Il Buddha di Smeraldo, noto anche come Phra Phuttha Maha Mani Rattana Patimakon, è una statua antica che ha vissuto un'odissea durata quasi 20 secoli nel Sud-Est asiatico. La sua presenza lascia dietro di sé un alone di mistero che si protrae fino ai giorni nostri. Nonostante le sue ridotte dimensioni - appena 66 cm di altezza e poco più di 45 cm di larghezza - questa statua è un capolavoro dell'antica arte artigianale. La sua giada verde, quasi brilla con una profonda energia spirituale, attirando ogni anno milioni di fedeli buddisti e turisti che si recano al tempio Wat Phra Kaeo a Bangkok per ammirarla.
Nel corso dei secoli, si è creduto che il Buddha di Smeraldo conferisse legittimità e prosperità a coloro che ne entravano in possesso, rendendolo un ambito premio per re e governanti dell'intero sud-est asiatico. Ora inizieremo a raccontarvi del sul viaggio.

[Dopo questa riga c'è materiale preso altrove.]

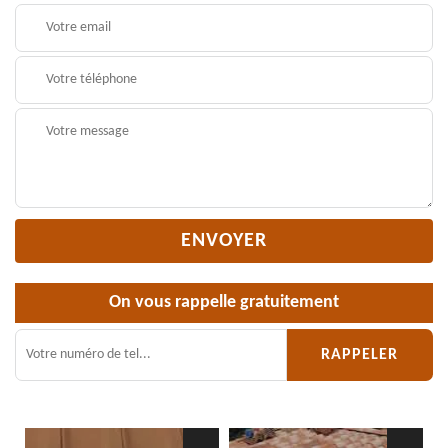
On vous rappelle gratuitement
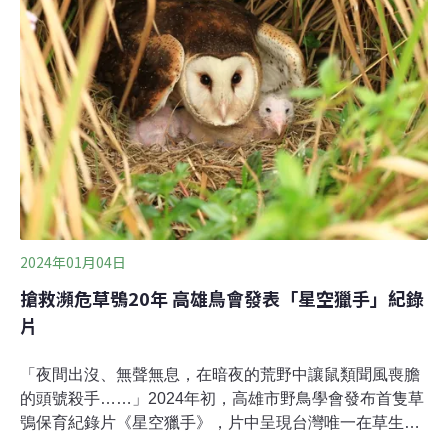
感到好奇。」劉克襄年輕時即受到鹿野忠雄的啟發，自此
半生投入生態觀察及自然寫作。他說，自己約在27歲時知
道鹿野忠雄的傳奇，讓原本念新聞系並從事文學工作的
他，開始思考自己怎麼這麼晚才接觸自然、生物學這些領
域，而鹿野忠雄則早在15歲就全然投入。他說，鹿野忠雄
從青少年時期開始採集昆蟲，19歲來台灣，在紅頭嶼待了
200多天，並在台灣研究民族學，整個過程非常精彩。在
這部紀錄片《岳人的愛情絮語－劉克襄致鹿野忠雄》中，
便記錄了劉克襄對1925年1
2024年01月04日
搶救瀕危草鴞20年 高雄鳥會發表「星空獵手」紀錄
片
「夜間出沒、無聲無息，在暗夜的荒野中讓鼠類聞風喪膽
的頭號殺手……」2024年初，高雄市野鳥學會發布首隻草
鴞保育紀錄片《星空獵手》，片中呈現台灣唯一在草生地
棲息繁殖的貓頭鷹──草鴞，因晝伏夜出，主要棲息於濃密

Come spesso accade per molti manufatti antichi e in questo caso secondo la fede buddista, l'aura spirituale di un'immagine del Buddha è direttamente proporzionale alla sua anzianità, ed il lungo viaggio compiuto dal Buddha di Smeraldo non ha fatto altro che arricchirne l'essenza, che continua ad attrarre visitatori provenienti da tutto il mondo.
Le origini
Le origini esatte del Buddha di Smeraldo restano avvolte nella leggenda e nel mistero, ma il viaggio compiuto da questo piccolo manufatto è una testimonianza della persistente forza della spiritualità e della continua ricerca umana di una connessione divina.

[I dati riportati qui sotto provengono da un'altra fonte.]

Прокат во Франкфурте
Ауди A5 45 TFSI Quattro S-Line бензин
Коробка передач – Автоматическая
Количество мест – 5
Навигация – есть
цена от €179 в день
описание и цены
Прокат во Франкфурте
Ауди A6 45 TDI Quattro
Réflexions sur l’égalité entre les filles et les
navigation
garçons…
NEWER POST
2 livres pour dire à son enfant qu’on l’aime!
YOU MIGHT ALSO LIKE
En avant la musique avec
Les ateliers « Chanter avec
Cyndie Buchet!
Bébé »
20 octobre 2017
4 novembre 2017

Secondo l'antica leggenda, la sacra scultura sarebbe stata scolpita nel lontano 43 a.C., nella città indiana di Pataliputra, da un rinomato saggio di nome Nagasena. Successivamente, avrebbe intrapreso un lungo viaggio attraverso le terre dello Sri Lanka, prima di giungere in Cambogia, dove avrebbe trovato custodia nel maestoso tempio di Angkor Wat. Il Buddha di Smeraldo avrebbe dimorato ad Angkor Wat fino al 1432, quando la città fu invasa dalle forze thailandesi che si appropriarono della preziosa scultura, riportnadola con se prima ad Ayutthaya e poi a Chiang Rai, dove il sovrano della città decise di nasconderla, celandola abilmente all'interno di una roccia. Lì, l'antica statua rimase nascosta fino alla sua scoperta nel 1434.[1]
Un'avventura nel nord della Thailandia
La leggenda narra che nel 1434 un fulmine colpì un tempio chiamato Wat Pa Yeah, rivelando una sagoma interamente coperta di intonaco. Quando l'intonaco si sgretolò, emerse una statua di Buddha in pregiata giada verde, la quale fu scoperta da un monaco di nome Phra Keo. Il Buddha di Smeraldo era stato riportato alla luce. La notizia si diffuse rapidamente e Re Samfangkaen del regno di Lan Na, all'epoca sovrano del nord della Thailandia, decise immediatamente di portare la statua a Chiang Mai, la capitale del regno. Furono inviati uomini su elefanti per trasportare la statua a Chiang Mai, ma durante il viaggio di ritorno, gli elefanti deviarono verso Lampang anziché seguire la strada per Chiang Mai, nonostante i ripetuti tentativi del re di correggere la rotta. Dopo tre vani tentativi, il re riconobbe che il destino doveva seguire il suo corso e acconsentì che la statua fosse portata a Lampang , dove fu stabilito il come luogo di residenza. Il Buddha di Smeraldo dimorò qui per 32 anni.